You can cross restaurants, supermarkets, and beauty salons off the list of places you may visit with your pooch. Health codes ban dogs from such establishments (unless you have a service dog). When it comes to other destinations, always check ahead, even if you're planning to visit a close friend. But before you ask, take an honest look at your pet's behavior. You may think her manners make her Westminster-worthy, but if she has accidents, barks, or nips, reconsider. When heading to a place that does welcome dogs, bring paper towels, plastic bags, and treats. For all-day excursions, pack a portable water bowl.

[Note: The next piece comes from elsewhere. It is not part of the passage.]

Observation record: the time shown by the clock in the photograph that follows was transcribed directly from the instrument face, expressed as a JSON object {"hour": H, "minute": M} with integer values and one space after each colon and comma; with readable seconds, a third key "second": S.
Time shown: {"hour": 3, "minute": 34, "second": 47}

How much cold your pet can tolerate depends on her size and the thickness of her coat, among other factors. Watch your dog for signs of discomfort. Is she shivering? Whining? She's probably cold. Get her inside, and have her fitted for a coat that covers her back and abdomen. Use dog bootees to guard against injury: Snow and ice can cut the pads of dogs' feet, and salt can cause painful stinging. Antifreeze is also a risk; the substance is toxic, and licking it off can harm pets. If you don't outfit her with shoes, wipe her paw pads well when you get home. And remember, pets lose most of their body heat from the bottoms of their feet, their ears, and their respiratory tract. So even a well-dressed pup will catch a chill if she stays outside too long.
For starters, have your pets' nails trimmed regularly. Beyond this, techniques differ, depending on whether the culprit is a dog or a cat. Dogs often scratch doors to let you know they want to go outside or into another room. Cover the area with a Plexiglas sheet as wide as the door and as tall as the space from floor to doorknob. Then provide an alternate way for your dog to signal you, such as a jingle bell hung from the doorknob. Show him how to nudge the bell, and open the door quickly when he rings it; do not respond to scratching. After the new behavior has set in, remove the Plexiglas. For cats, spray the scratching spot with a pet repellent, or cover it with an unappealing texture, like double-sided tape. Place a scratching post nearby. As the cat begins to use it, gradually move it farther away from its original location. Eventually you will be able to remove the tape and stop spraying.